SAVANNAH, Ga. (WSAV) — When it comes to mental health, it can be difficult for veterans who are struggling to seek help, but local advocates are working to change that in Savannah.
For many veterans, returning home after serving is a difficult transition. It can take a toll on their mental health and even cost them their lives.
“It wasn’t until my marriage to Garrett, who was serving as a Ranger at 175, that I really started saying that PTSD and mental illness could be something very different for different people,” Miranda Briggs said.
Briggs is a mental health advocate and the founder of The Fight The War Within Foundation, an organization that helps connect service members with mental health resources. For Briggs it’s more than just work, it’s personal. Her husband Garrett served in the military for five years, many of those in Savannah.
“In 2018, two weeks after the birth of our daughter, Garrett lost his internal war and it forever changed our life,” Briggs said.
Briggs says, he’s not alone. According to the U.S. Department of Veterans Affairs, in 2020, more than 6,000 veterans lost their lives to suicide.

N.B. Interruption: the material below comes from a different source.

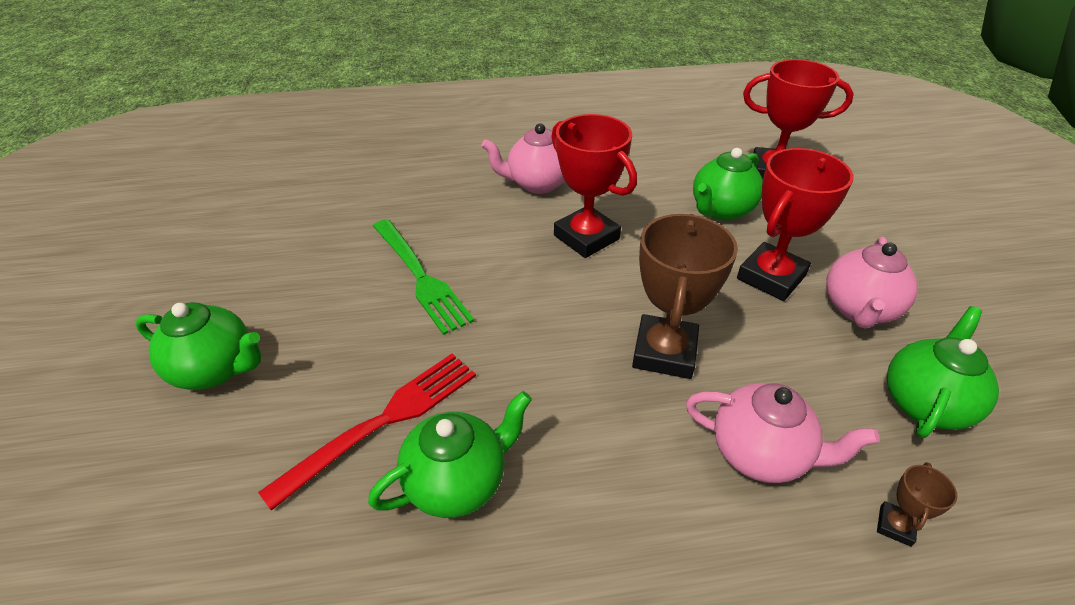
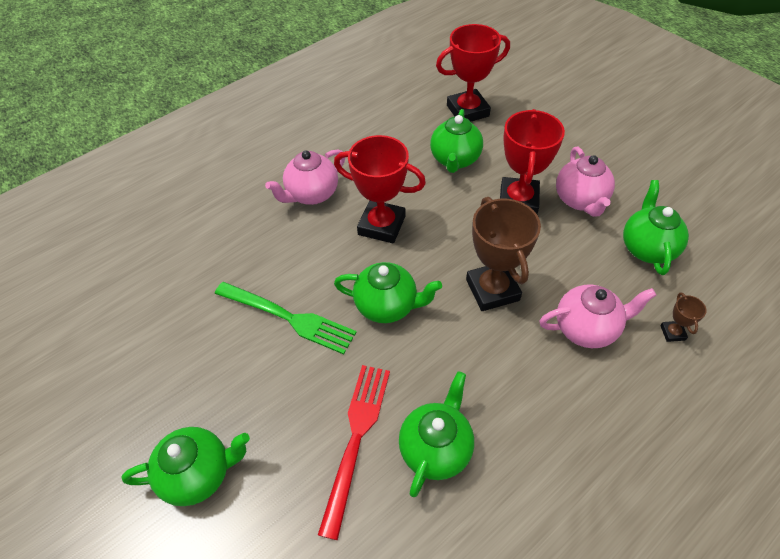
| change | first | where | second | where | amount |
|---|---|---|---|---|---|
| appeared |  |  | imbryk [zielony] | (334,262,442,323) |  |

“It was earth-shattering because you don’t ever look at someone and really think is that a thought that they could ever have in their mind, and a lot of people ask ‘did you see it coming’ and it still boggles me,” Briggs said.
That’s what inspired her to speak out and help others going through the same thing.
“We made the decision to start the non-profit in his memory and our mission is to connect people of all walks to mental health resources,” Briggs said.
One of those resources is the Steven A. Cohen Military Family Clinic in Hinesville.
“If somebody comes to us and they’re in crisis and they have a need, we’re going to see them that same day because it’s not easy to take that first step to ask for help and we don’t want any barriers to that,” Belinda Sharp said.
Sharp is the director of the clinic and she says one of the most important things you can do is talk to a loved one if you think they’re struggling.
“Having those conversations, realizing mental health is health and reducing the stigma that comes with getting that treatment, it’s okay to not be okay sometimes is going to be the best way to overcome those barriers,” Sharp said.
Removing barriers and speaking up, advocates like Briggs say this can save someone’s life.
“You can be the difference and the voice that they truly know they care about and follow up for help,” Briggs said.
If you or someone you know is struggling with thoughts of self-harm, you can call the National Suicide Hotline at 9-8-8.